Faculty Bio

Kirsten Menking

Professor of Earth Science

A.B., Geology, Occidental College, Los Angeles, California, 1990.
Ph.D., Earth Sciences, University of California, Santa Cruz, 1995.

Kirsten Menking conducts research on past climate change, on landscape evolution due to climatic and tectonic processes, and on the impacts of urbanization on streams. For her dissertation she took part in a U.S. Geological Survey Project to study sediments from Owens Lake in eastern California where she reconstructed cycles of glaciation and lake level change over the last 800,000 years. More recently she has worked on the climate record contained within Lake Estancia in central New Mexico and on the late glacial and Holocene history of southeastern New York.
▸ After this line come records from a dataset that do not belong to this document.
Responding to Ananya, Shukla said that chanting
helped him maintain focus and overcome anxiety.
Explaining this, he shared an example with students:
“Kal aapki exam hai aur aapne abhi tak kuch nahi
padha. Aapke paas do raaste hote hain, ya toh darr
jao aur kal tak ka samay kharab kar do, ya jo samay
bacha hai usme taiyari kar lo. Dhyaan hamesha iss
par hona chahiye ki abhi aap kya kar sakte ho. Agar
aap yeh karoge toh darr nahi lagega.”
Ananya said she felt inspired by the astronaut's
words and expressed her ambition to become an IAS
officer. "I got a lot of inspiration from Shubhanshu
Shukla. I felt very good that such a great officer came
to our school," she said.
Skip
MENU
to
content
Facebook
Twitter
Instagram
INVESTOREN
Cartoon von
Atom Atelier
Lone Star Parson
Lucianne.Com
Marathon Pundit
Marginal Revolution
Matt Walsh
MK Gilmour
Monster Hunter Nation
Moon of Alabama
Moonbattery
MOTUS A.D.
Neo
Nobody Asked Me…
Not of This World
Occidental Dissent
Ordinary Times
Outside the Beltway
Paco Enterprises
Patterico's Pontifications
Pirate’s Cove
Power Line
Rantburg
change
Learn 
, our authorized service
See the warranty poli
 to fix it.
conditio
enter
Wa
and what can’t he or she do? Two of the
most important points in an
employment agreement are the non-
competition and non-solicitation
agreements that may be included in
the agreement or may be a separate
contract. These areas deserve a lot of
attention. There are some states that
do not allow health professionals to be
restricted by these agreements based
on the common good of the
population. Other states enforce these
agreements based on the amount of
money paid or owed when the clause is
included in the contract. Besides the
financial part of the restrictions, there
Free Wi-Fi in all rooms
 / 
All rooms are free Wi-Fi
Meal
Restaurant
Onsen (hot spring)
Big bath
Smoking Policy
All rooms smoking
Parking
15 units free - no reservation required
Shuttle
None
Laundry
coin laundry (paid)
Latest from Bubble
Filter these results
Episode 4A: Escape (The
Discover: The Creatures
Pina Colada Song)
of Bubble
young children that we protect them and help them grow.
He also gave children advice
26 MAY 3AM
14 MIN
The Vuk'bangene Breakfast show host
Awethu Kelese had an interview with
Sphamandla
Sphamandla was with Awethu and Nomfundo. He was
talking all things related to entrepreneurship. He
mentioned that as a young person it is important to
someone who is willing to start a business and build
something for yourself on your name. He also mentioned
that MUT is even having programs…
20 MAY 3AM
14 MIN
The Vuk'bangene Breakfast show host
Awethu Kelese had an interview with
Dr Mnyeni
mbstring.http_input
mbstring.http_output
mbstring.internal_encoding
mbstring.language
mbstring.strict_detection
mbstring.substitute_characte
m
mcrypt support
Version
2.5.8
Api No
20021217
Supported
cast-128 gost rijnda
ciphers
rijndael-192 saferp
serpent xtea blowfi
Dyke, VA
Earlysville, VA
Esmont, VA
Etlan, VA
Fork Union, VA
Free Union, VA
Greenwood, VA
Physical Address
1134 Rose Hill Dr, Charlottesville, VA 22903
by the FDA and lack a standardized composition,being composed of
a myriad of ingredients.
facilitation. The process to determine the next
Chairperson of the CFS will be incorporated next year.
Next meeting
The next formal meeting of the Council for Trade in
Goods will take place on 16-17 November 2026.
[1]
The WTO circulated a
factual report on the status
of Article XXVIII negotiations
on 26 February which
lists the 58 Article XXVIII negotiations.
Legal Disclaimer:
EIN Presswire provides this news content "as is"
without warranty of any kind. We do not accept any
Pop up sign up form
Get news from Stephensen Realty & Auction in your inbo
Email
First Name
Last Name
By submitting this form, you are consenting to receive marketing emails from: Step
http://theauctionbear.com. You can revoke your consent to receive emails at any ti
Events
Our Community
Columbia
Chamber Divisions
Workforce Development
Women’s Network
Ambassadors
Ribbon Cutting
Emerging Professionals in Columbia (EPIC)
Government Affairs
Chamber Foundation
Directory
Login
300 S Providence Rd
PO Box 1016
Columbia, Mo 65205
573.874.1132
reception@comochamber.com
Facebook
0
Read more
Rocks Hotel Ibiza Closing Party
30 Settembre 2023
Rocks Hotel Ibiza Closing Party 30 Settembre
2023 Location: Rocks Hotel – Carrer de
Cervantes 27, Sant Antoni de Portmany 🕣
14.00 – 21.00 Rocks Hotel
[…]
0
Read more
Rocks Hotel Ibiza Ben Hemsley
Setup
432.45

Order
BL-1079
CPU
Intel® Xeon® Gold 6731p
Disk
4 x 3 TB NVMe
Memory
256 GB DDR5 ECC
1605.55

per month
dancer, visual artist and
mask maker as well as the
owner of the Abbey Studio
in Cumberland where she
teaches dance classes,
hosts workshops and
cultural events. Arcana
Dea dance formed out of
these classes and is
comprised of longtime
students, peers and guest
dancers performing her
The latter work has taken her to lakes in the Shawangunk Mts. and to Lozier Pond, a small lake from which the Hyde Park mastodon was unearthed in 2000.  With colleagues in Geography, Biology, Chemistry, and Urban Studies, she also carries out investigations on road salt and nutrient contamination of streams in Dutchess County, New York. 

After obtaining her Ph.D., Kirsten worked as a visiting assistant professor at Franklin and Marshall College in Lancaster, PA where she co-authored an environmental Geology textbook with colleagues Dorothy Merritts and Andrew DeWet, currently in revision for a second edition to be published in 2014. Kirsten joined the faculty at Vassar in the fall of 1997. She teaches courses in introductory environmental geoscience (Earth, Environment, and Humanity), introductory environmental science (Essentials of Environmental Science), surface processes and the evolution of landforms (Geomorphology),  groundwater flow and contamination (Water), deformation of rocks (Structural Geology), and Earth's history of climatic change (Paleoclimatology).  She has also taught a number of fieldtrip courses through the Environmental Studies program, taking students on excursions to the Pacific Northwest, Bahamas, and Louisiana to study a range of environmental phenomena and problems.  In teaching, she enjoys relating the material to students' everyday experiences and using hands-on experiments to illustrate Earth and environmental science principles.